Extracted records:
※ ※ ※
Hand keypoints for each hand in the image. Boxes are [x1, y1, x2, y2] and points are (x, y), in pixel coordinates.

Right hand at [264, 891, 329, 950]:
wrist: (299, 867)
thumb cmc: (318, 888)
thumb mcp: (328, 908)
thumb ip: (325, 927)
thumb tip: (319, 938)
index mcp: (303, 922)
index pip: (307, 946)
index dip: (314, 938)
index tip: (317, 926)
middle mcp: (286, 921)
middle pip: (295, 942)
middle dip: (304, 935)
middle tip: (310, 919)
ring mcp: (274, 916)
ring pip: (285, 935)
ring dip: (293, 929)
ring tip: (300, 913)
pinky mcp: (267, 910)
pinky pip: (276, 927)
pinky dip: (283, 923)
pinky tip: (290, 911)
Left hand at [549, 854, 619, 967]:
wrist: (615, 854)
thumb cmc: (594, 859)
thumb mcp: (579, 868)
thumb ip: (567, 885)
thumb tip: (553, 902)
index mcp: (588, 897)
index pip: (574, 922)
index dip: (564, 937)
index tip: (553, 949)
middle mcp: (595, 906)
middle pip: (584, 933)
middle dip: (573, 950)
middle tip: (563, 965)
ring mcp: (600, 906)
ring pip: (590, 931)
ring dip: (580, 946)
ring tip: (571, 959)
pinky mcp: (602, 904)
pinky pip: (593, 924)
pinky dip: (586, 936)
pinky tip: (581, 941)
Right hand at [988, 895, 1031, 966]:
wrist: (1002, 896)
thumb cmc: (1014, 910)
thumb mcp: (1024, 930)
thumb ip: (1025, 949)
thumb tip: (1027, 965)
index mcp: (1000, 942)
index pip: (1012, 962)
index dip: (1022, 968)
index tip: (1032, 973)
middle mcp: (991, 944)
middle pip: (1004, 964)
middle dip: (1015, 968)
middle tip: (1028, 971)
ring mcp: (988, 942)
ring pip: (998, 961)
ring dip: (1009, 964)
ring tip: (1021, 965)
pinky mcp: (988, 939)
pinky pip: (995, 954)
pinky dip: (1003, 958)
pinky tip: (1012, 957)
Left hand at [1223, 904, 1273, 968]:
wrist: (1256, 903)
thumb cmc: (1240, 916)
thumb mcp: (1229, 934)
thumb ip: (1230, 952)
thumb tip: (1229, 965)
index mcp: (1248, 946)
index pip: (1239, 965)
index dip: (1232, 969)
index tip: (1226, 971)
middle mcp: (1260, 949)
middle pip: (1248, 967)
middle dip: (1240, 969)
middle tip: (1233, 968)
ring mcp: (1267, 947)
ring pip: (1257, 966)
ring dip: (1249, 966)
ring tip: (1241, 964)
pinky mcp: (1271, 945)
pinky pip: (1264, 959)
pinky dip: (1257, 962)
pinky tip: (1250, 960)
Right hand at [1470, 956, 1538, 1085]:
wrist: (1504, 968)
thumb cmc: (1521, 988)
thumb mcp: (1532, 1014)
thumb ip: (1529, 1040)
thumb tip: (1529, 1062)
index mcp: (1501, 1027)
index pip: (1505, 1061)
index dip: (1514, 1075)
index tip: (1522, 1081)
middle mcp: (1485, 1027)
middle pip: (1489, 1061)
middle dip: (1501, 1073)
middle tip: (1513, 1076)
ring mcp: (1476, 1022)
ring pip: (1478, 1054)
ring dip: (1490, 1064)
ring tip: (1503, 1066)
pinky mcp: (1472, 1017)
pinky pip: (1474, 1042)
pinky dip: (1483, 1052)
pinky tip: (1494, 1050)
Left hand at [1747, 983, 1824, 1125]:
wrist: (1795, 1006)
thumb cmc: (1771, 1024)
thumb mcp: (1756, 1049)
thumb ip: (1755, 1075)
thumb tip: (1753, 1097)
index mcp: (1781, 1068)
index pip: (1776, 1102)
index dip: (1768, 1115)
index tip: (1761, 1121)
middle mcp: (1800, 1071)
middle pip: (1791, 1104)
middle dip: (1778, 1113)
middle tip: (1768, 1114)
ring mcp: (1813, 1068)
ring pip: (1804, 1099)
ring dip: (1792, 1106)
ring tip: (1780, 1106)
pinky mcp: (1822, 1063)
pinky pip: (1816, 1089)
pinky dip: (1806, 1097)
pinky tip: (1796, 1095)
※ ※ ※
**To do**:
Copy out, in full, each line above that has the word "Right" in it.

**Result below**:
Right hand at [264, 891, 329, 950]:
Right hand at [988, 895, 1031, 966]:
Right hand at [1470, 956, 1538, 1085]:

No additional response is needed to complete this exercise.